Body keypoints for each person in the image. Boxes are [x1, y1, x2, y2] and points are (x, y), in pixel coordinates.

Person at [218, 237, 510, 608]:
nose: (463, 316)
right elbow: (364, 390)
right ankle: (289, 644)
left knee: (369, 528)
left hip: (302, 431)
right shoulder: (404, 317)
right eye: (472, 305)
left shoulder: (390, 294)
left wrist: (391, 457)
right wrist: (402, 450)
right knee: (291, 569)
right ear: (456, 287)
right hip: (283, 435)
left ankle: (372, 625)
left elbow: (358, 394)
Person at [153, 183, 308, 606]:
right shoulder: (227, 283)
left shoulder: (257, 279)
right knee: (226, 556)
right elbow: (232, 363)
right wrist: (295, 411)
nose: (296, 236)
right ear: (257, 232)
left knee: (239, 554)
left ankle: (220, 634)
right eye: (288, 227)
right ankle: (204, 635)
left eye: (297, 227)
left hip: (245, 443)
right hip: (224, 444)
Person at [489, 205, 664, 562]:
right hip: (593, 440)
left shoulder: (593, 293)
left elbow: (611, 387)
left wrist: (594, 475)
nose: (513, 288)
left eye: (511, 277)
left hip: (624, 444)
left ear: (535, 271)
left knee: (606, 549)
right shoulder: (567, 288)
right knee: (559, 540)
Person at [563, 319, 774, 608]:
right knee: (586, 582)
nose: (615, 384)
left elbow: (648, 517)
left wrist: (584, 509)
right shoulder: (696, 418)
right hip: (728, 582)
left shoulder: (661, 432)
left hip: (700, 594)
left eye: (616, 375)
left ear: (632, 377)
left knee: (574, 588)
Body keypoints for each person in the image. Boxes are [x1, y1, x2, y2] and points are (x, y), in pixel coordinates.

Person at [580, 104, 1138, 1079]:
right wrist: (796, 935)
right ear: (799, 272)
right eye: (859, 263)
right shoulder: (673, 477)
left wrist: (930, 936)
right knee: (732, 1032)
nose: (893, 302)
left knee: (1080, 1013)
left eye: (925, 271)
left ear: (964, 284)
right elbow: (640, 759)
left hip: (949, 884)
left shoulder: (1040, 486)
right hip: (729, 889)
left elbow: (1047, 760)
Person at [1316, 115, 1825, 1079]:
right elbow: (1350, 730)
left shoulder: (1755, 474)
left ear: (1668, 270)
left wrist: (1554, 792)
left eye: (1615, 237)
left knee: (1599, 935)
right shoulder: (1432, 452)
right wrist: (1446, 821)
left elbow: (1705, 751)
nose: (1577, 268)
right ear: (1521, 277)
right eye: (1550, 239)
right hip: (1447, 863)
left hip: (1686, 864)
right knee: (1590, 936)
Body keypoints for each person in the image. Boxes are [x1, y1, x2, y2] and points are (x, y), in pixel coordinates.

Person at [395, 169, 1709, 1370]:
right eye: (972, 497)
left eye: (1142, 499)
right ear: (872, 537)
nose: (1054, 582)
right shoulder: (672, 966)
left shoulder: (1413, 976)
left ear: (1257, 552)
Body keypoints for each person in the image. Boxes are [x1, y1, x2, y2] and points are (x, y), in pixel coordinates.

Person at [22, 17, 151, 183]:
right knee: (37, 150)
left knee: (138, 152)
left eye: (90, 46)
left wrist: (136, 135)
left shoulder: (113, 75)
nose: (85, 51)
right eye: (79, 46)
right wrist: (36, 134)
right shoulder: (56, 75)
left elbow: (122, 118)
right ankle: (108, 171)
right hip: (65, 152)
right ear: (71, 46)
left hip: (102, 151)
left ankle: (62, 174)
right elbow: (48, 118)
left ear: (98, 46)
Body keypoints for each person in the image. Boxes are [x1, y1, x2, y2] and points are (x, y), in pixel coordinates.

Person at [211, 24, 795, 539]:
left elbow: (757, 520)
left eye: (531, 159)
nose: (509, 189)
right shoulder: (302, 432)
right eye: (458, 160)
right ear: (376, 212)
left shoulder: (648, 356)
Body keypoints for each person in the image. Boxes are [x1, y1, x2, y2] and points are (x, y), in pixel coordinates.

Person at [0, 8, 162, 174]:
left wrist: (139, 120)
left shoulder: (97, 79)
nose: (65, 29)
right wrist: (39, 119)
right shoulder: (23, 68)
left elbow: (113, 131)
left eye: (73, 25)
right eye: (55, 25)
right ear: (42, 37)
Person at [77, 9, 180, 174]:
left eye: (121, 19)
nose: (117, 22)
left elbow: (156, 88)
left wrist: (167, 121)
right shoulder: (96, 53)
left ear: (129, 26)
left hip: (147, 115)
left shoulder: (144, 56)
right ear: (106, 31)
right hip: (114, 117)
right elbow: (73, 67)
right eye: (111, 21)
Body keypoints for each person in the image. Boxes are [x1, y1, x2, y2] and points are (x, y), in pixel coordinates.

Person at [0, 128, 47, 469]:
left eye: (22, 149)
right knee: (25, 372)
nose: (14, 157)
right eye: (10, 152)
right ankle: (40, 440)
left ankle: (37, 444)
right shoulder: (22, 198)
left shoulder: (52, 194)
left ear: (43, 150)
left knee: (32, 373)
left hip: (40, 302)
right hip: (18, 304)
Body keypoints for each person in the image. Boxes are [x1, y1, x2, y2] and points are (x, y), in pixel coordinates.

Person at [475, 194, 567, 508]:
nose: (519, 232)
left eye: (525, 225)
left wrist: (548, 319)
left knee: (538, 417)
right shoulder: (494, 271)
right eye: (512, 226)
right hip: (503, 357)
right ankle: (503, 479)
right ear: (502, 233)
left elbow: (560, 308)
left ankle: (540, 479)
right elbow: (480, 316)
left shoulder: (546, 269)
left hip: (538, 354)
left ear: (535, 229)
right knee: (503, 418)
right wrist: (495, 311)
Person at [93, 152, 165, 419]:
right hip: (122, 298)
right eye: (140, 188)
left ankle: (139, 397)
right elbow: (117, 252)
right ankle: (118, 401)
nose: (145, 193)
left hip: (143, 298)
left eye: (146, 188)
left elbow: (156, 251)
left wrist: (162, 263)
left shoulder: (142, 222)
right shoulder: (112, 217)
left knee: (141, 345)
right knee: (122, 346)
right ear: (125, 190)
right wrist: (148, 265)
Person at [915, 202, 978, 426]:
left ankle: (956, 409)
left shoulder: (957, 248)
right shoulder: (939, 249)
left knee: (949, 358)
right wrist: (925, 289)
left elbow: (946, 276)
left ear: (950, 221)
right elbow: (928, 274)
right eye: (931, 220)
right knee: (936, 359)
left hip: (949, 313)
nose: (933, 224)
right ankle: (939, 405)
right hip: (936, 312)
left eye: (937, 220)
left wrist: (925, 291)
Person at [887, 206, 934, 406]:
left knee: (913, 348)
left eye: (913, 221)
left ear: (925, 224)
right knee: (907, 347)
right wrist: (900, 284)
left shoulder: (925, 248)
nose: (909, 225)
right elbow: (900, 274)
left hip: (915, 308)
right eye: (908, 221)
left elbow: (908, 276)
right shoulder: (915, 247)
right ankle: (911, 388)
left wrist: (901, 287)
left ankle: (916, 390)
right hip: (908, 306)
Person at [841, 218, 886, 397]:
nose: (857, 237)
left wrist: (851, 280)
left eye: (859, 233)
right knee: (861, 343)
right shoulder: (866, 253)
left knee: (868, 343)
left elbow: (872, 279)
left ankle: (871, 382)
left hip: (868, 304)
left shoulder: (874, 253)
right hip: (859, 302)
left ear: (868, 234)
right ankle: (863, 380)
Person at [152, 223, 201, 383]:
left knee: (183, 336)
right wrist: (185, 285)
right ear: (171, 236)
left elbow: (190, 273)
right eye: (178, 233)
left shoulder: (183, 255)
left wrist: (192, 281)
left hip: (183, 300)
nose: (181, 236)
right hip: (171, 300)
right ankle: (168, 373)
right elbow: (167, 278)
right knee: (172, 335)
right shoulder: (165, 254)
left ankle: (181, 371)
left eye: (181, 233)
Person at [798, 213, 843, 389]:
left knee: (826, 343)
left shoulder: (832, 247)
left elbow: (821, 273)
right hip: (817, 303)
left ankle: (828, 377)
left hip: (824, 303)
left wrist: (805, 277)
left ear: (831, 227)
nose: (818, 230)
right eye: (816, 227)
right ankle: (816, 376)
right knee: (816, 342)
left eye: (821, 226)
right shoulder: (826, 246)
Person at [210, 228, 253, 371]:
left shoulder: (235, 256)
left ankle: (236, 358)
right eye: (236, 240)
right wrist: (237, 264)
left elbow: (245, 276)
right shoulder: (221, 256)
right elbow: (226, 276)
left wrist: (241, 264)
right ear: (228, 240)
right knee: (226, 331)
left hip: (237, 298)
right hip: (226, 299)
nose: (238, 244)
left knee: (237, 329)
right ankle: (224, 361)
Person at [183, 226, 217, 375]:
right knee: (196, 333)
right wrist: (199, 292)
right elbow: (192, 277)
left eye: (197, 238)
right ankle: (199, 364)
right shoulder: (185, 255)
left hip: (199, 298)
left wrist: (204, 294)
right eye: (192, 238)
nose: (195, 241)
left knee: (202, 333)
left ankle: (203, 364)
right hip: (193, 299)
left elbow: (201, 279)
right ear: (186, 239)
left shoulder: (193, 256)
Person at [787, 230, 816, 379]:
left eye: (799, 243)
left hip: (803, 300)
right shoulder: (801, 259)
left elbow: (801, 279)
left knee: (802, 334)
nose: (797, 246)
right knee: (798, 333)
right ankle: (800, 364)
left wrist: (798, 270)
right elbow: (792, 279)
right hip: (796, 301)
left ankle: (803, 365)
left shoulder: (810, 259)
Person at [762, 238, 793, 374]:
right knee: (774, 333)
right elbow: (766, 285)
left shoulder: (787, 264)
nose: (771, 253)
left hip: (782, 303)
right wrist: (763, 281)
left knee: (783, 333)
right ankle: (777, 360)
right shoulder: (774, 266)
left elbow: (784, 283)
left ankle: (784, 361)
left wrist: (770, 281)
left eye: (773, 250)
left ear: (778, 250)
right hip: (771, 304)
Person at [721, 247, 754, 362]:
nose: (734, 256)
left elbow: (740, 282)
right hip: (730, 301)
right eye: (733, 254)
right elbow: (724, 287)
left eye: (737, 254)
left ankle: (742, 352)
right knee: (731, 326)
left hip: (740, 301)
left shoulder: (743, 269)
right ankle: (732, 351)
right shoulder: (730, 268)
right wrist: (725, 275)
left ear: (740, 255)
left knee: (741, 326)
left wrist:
◇ ◇ ◇
- **Exercise goal**: The reply should hold only the lines of the listing above starting at the line containing "left shoulder: (925, 248)" and ending at the line containing "left knee: (202, 333)", exactly as written.

- **Response to the exercise**:
left shoulder: (925, 248)
nose: (909, 225)
right elbow: (900, 274)
left hip: (915, 308)
right eye: (908, 221)
left elbow: (908, 276)
right shoulder: (915, 247)
right ankle: (911, 388)
left wrist: (901, 287)
left ankle: (916, 390)
right hip: (908, 306)
Person at [841, 218, 886, 397]:
nose: (857, 237)
left wrist: (851, 280)
left eye: (859, 233)
right knee: (861, 343)
right shoulder: (866, 253)
left knee: (868, 343)
left elbow: (872, 279)
left ankle: (871, 382)
left hip: (868, 304)
left shoulder: (874, 253)
right hip: (859, 302)
left ear: (868, 234)
right ankle: (863, 380)
Person at [152, 223, 201, 383]:
left knee: (183, 336)
right wrist: (185, 285)
right ear: (171, 236)
left elbow: (190, 273)
right eye: (178, 233)
left shoulder: (183, 255)
left wrist: (192, 281)
left hip: (183, 300)
nose: (181, 236)
right hip: (171, 300)
right ankle: (168, 373)
right elbow: (167, 278)
right knee: (172, 335)
right shoulder: (165, 254)
left ankle: (181, 371)
left eye: (181, 233)
Person at [798, 213, 843, 389]:
left knee: (826, 343)
left shoulder: (832, 247)
left elbow: (821, 273)
right hip: (817, 303)
left ankle: (828, 377)
left hip: (824, 303)
left wrist: (805, 277)
left ear: (831, 227)
nose: (818, 230)
right eye: (816, 227)
right ankle: (816, 376)
right knee: (816, 342)
left eye: (821, 226)
right shoulder: (826, 246)
Person at [210, 228, 253, 371]:
left shoulder: (235, 256)
left ankle: (236, 358)
right eye: (236, 240)
right wrist: (237, 264)
left elbow: (245, 276)
right shoulder: (221, 256)
right elbow: (226, 276)
left wrist: (241, 264)
right ear: (228, 240)
right knee: (226, 331)
left hip: (237, 298)
right hip: (226, 299)
nose: (238, 244)
left knee: (237, 329)
right ankle: (224, 361)
Person at [183, 226, 217, 375]:
right knee: (196, 333)
right wrist: (199, 292)
right elbow: (192, 277)
left eye: (197, 238)
right ankle: (199, 364)
right shoulder: (185, 255)
left hip: (199, 298)
left wrist: (204, 294)
right eye: (192, 238)
nose: (195, 241)
left knee: (202, 333)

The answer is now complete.